-- PREGUNTAS DE COMPRENSIÓN --
**A)** Reproduce el fragmento del texto sobre el infanticidio desde "Otro biólogo, John" hasta "no hay crueldad.".
**B)** Según el texto sobre el infanticidio, ¿en qué aumento cree John Alcock que el orgasmo femenino ha sido decisivo?

El infanticidio es una práctica habitual entre muchos mamíferos y algunos primates: los machos matan a los cachorros que pueden haber sido engendrados por otros machos, y abandonan a las hembras. ¿El objetivo? Aumentar las posibilidades de transmitir los genes propios a la siguiente generación y, de cara al futuro, eliminar posibles competidores. De hecho, los celos y la cólera son mecanismos biológicos que «ayudan» a los machos en estos comportamientos.
Pero, ¿para qué evolucionaron tácticas y mecanismos tan destructivos? Pues parece que para
evitar la competencia entre espermas
en especies cuyo natural es elegir, entre varios, los mejores genes para la propagación. La mayoría de las hembras de estas especies no muestran interés por el sexo cuando están preñadas, ni pueden concebir mientras amamantan. El infanticidio renueva el ciclo menstrual y la fertilidad, de lo que el macho, lógicamente, se aprovecha.
En nuestra especie, sin embargo, hace mucho mucho que la evolución tomó una dirección distinta. La primatóloga Sarah Hrdy sugiere que la prehistórica capacidad orgásmica de la mujer ya intervino en defensa de los bebés: si los pre-hombres eran tan brutos como para matar a las crías con tal de recibir atención sexual, la expectativa de obtener placer permitía a las hembras aparearse durante la preñez o la lactancia. En consecuencia, estar dispuestas para el sexo en cualquier momento defendía a las crías del homicidio.
Otro biólogo, John Alcock, aporta un punto de vista más. Al igual que todos los estudiosos, piensa que el orgasmo femenino ha sido clave en la evolución de la especie humana pero, en concreto, que ha sido decisivo en el aumento de los cuidados paternales: un hombre al que le preocupa si su compañera alcanza o no el orgasmo se preocupa también de los hijos.
Así, y desde entonces —cientos de miles de años, que tampoco fue ayer—, hemos aumentado nuestra masa cerebral, habilidades y potencialidades; hemos desarrollado conciencia y lenguaje, estructuras relacionales y afectivas. Y, con estos cambios, la maldad predatoria, el homicidio, la violación o el infanticidio se han hecho innecesarios aunque, es evidente, todavía se dan entre nosotros. La diferencia entre oso y humano es que para el primero estas conductas
todavía
son necesarias y, por consiguiente, no hay crueldad.

-- DATOS DISPONIBLES --
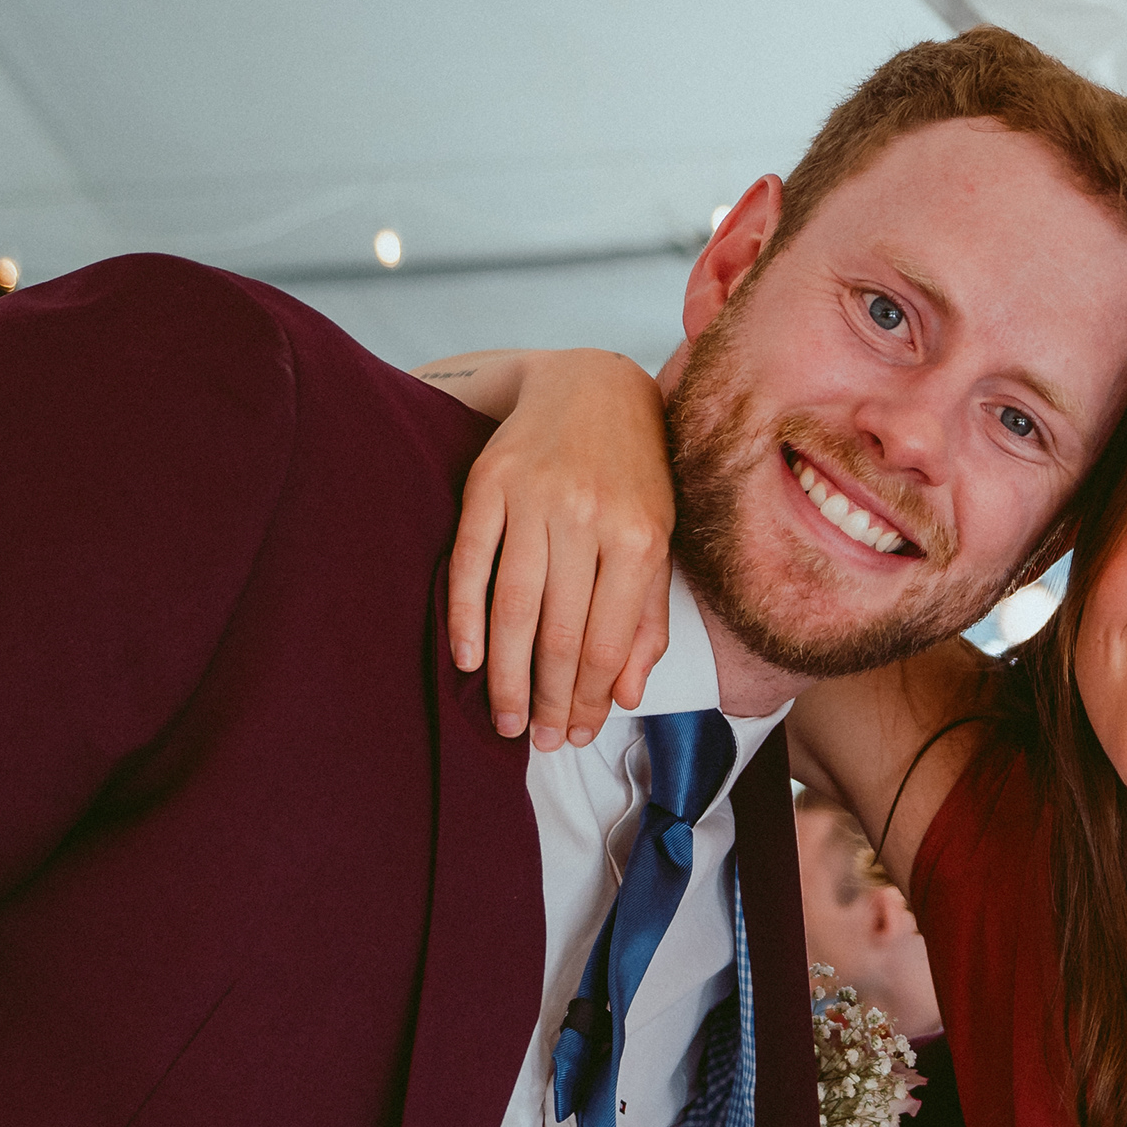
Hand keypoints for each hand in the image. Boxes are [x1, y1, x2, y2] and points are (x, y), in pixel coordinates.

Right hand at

-- TUS RESPUESTAS --
**A)**
Otro biólogo, John Alcock, aporta un punto de vista más. Al igual que todos los estudiosos, piensa que el orgasmo femenino ha sido clave en la evolución de la especie humana pero, en concreto, que ha sido decisivo en el aumento de los cuidados paternales: un hombre al que le preocupa si su compañera alcanza o no el orgasmo se preocupa también de los hijos.
Así, y desde entonces —cientos de miles de años, que tampoco fue ayer—, hemos aumentado nuestra masa cerebral, habilidades y potencialidades; hemos desarrollado conciencia y lenguaje, estructuras relacionales y afectivas. Y, con estos cambios, la maldad predatoria, el homicidio, la violación o el infanticidio se han hecho innecesarios aunque, es evidente, todavía se dan entre nosotros. La diferencia entre oso y humano es que para el primero estas conductas
todavía
son necesarias y, por consiguiente, no hay crueldad.

**B)** En el aumento de los cuidados paternales.